Just over three months after he took the reins of the United Nations from Kofi Annan, Ban is still trying to master the job of being a top world diplomat while running a giant international bureaucracy where 192 countries often have competing interests.
"As a grade for the first hundred days, I'd give him an A-plus for effort, and an incomplete for substance," former U.S. ambassador John Bolton said in an interview ahead of Ban's 100th day in the U.N. post on Tuesday.
Calling himself "a harmonizer and bridge-builder," the former South Korean foreign minister came to the United Nations promising to push for peace in Darfur and the Middle East.
He also promised to restore the U.N.'s tarnished reputation, which has been battered by the oil-for-food scandal in Iraq, corruption in the U.N.'s purchasing operations, and sexual abuse by U.N. peacekeepers.
Edward Luck, director of Columbia University's Center on International Organization, said the best secretaries-general "combine advocacy for the U.N.'s core values with a very realistic and pragmatic sense of what can be accomplished at any point in time."
"He will have to define his tenure more boldly in the future, but personally, I don't think that's something for the first hundred days," Luck said in an interview.
He said Ban has been more outspoken on some issues than many people think.
The secretary-general told Sudanese President Omar al-Bashir that genocide was unacceptable and he had to live up to his promise to accept a hybrid African Union-U.N. force for Darfur, Luck said. He told President Bush that he wants to focus on climate change, and he told the Iranians that their rejection of the Holocaust is unacceptable.

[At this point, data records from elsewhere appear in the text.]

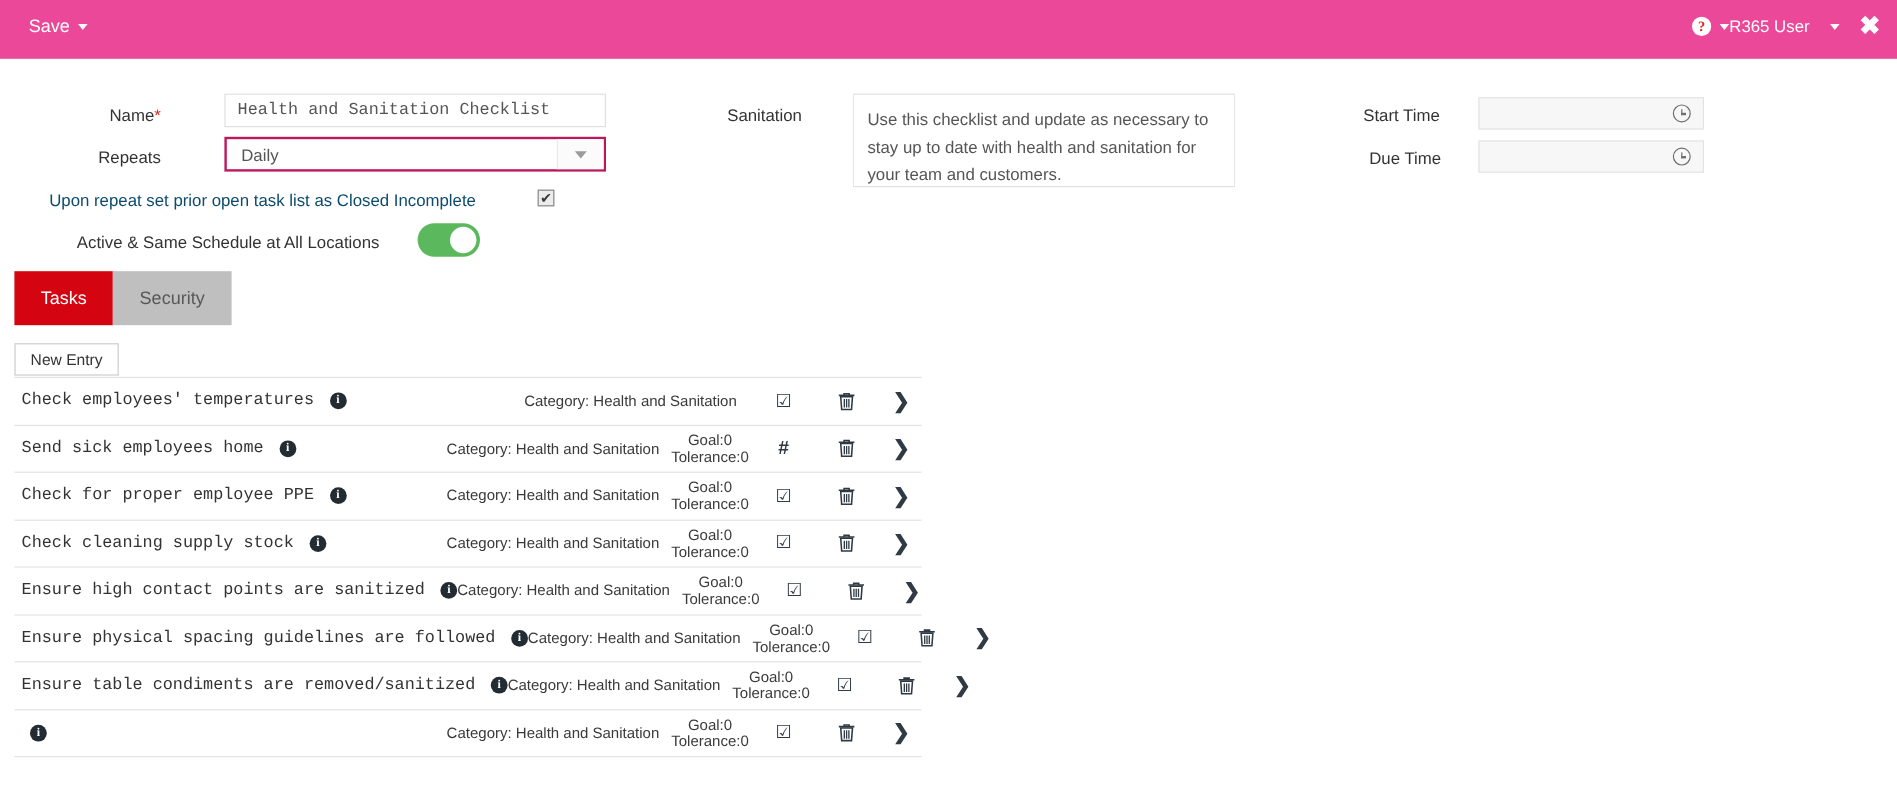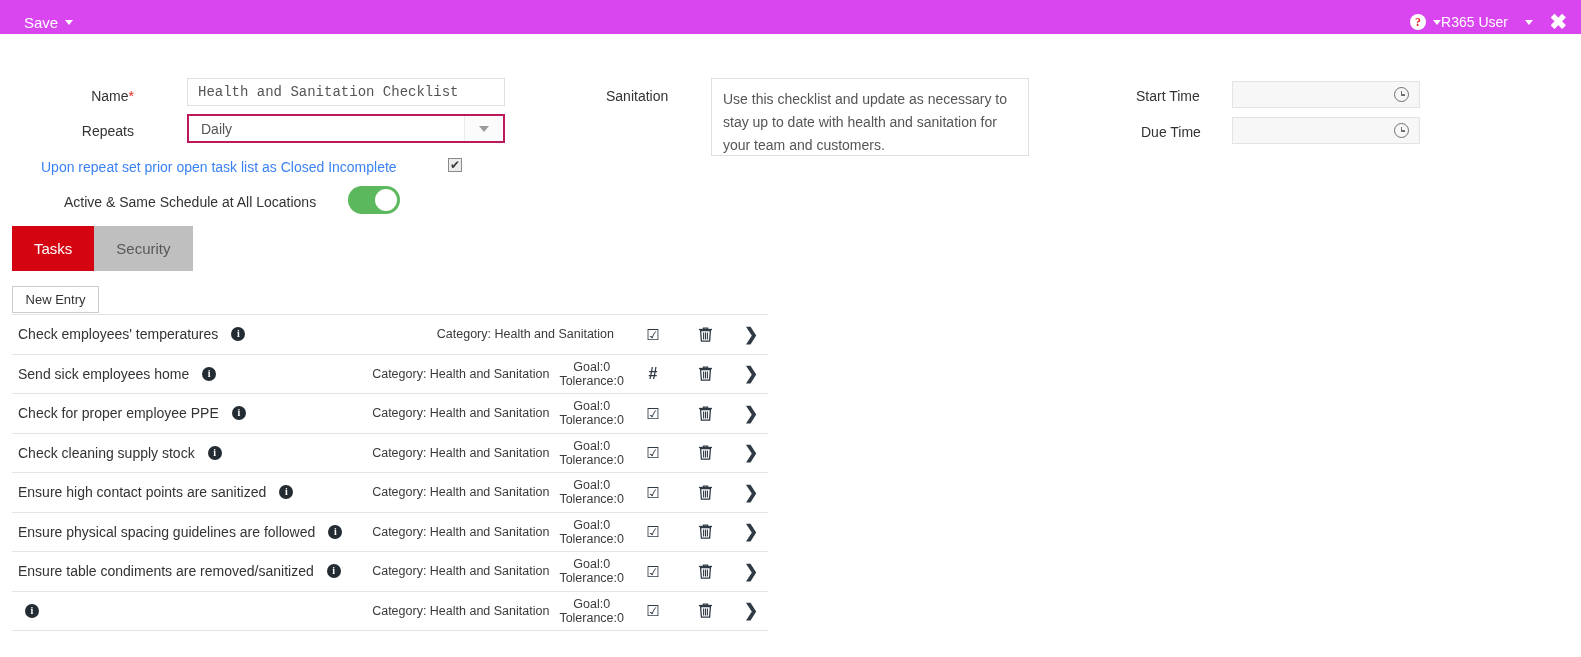--- a/index.html
+++ b/index.html
@@ -15,8 +15,8 @@
   
   #app-header{
     position:absolute; left:0; top:0;
-    width:1581px; height:34px;
-    background:#d946ef;
+    width:1581px; height:49px;
+    background:#ec4899;
     color:#ffffff;
   }
   #save-menu{

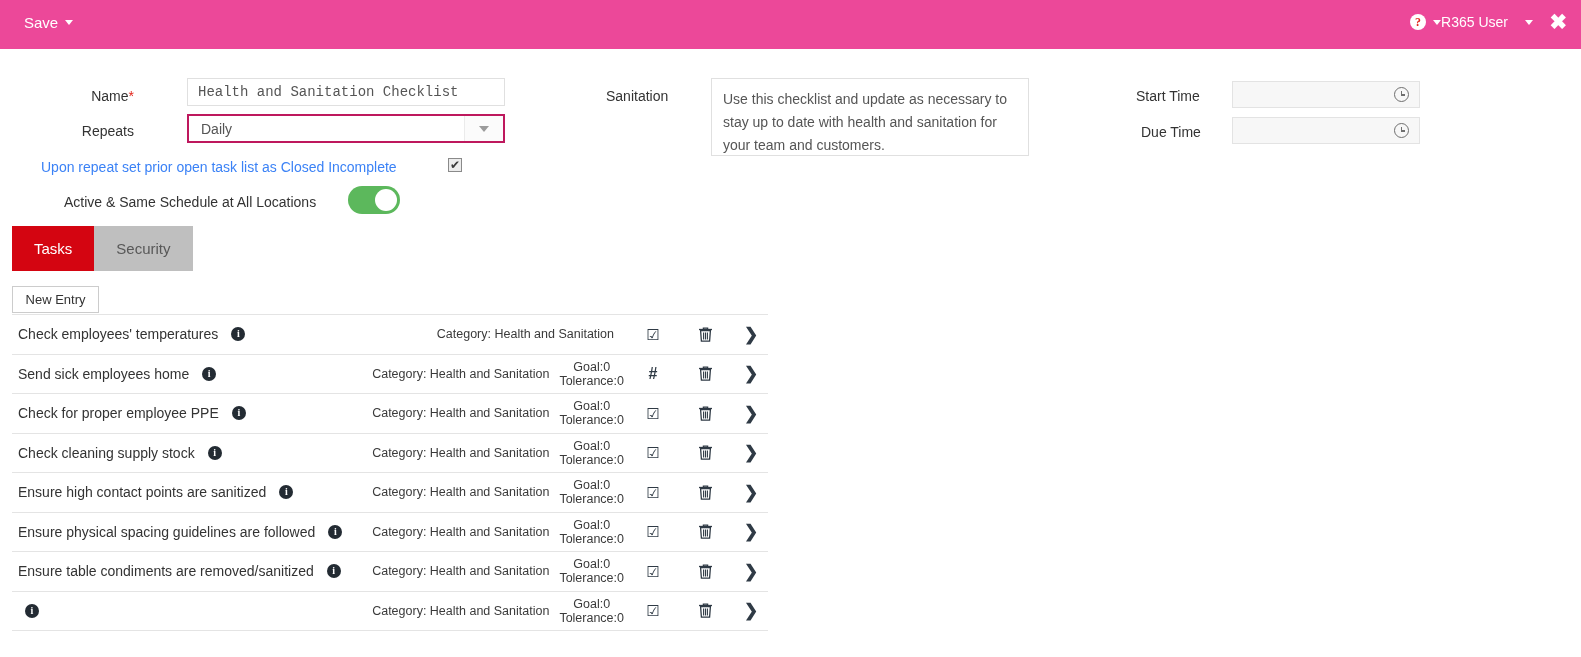--- a/index.html
+++ b/index.html
@@ -98,7 +98,7 @@
 
   #repeat-close-label{
     position:absolute; left:41px; top:159px;
-    font-size:14px; color:#3b82f6;
+    font-size:14px; color:#0c4a6e;
   }
   #repeat-close-checkbox{
     position:absolute; left:448px; top:158px;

But Ban ran into trouble on his first day of work Jan. 2 over Saddam's execution when he twice failed to state the U.N.'s opposition to the death penalty and stressed instead that capital punishment should be a decision of every country. The following day, his spokeswoman said he believes U.N. member states should move toward the abolition of capital punishment and the following week Ban said, "I encourage that trend."
In late January, he headed off on a four-nation African visit, including the African Union summit in Addis Ababa, Ethiopia, where he tried unsuccessfully to get Sudan's al-Bashir to allow the deployment of an AU-U.N. force in Darfur.

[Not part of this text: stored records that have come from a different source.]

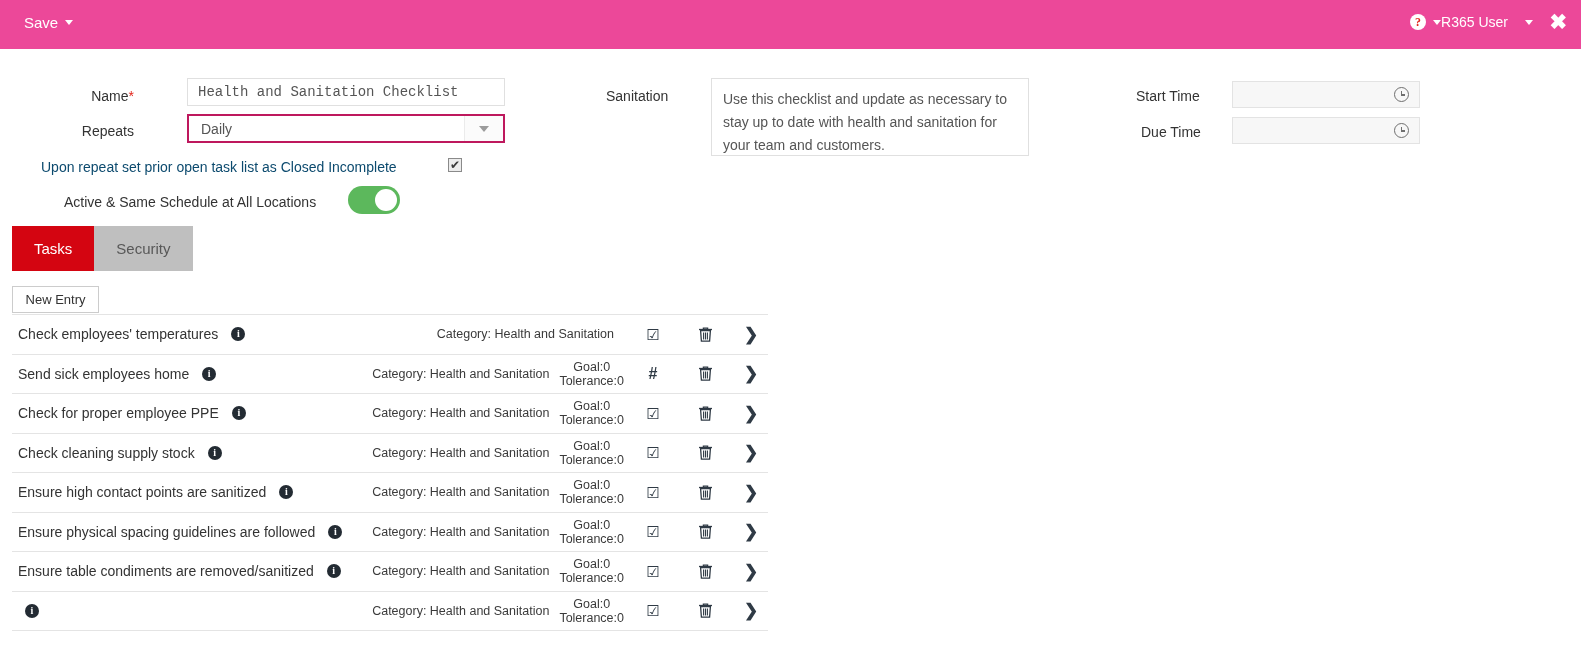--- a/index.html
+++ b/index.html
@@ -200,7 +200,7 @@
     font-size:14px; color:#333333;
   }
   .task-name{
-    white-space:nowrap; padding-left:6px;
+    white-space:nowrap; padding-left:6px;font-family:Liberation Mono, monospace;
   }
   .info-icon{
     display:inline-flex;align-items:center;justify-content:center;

In March, he made an unannounced visit to Iraq en route to the Arab League summit in Riyadh, Saudi Arabia, where he again put the pressure on the Sudanese leader.

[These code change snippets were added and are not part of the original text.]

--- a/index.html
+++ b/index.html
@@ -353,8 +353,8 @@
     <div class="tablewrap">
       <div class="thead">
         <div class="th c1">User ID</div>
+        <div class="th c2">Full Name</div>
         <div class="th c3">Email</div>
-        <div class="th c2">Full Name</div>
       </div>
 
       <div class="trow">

"He's certainly proven to be a very energetic secretary-general," Luck said. "Maybe his new label would be the ubiquitous Mr. Ban. He seems to be everywhere there needs to be a hole plugged in the dike.
"He's testing the waters in a lot of places, seeing what's possible, getting a feel for the current political dynamics and reminding people that in many cases there may be a U.N. option that they haven't considered," Luck said.
Ban hasn't been offering "any surefire solutions," he said, "but he … has been very eager to find out where the U.N. can make a difference, and to get a sense of where he should really focus his efforts in the coming months."
Lee Feinstein, a fellow at the Council on Foreign Relations in Washington, said Ban's second 50 days "are clearly better than the first, and he is making the right decision to put his energy behind getting results in Darfur."
"There's some question of whether patient diplomacy is still the right course, but he's clearly making a substantial effort and the style contrast with his predecessor is stark," Feinstein said in an interview. "Ban works behind the scene where Annan used the bully pulpit.
"He's having to overcome the perception that his lower-key style means he will be a less activist secretary-general, but it's too early to reach that conclusion, and Darfur will be a case in point," Feinstein said.
Bolton said Annan's supporters "used to put it out that he was the secular pope."
"I think the most important thing you can say about Ban Ki-moon is that he has not bought into this dangerous idea," Bolton said. "He is concentrating on doing the job of secretary-general. He's doing it in a circumspect way, kind of learning about it, but being very serious about it."
Bolton said many Americans would say he should go faster and push things through at the beginning, which he hasn't done.
"Even if you're not prepared to move in the first hundred days," he said, "the limit of the honeymoon period is the first six months. So I would say he's got another three months. But I would never underestimate the inertia in that (U.N.) building."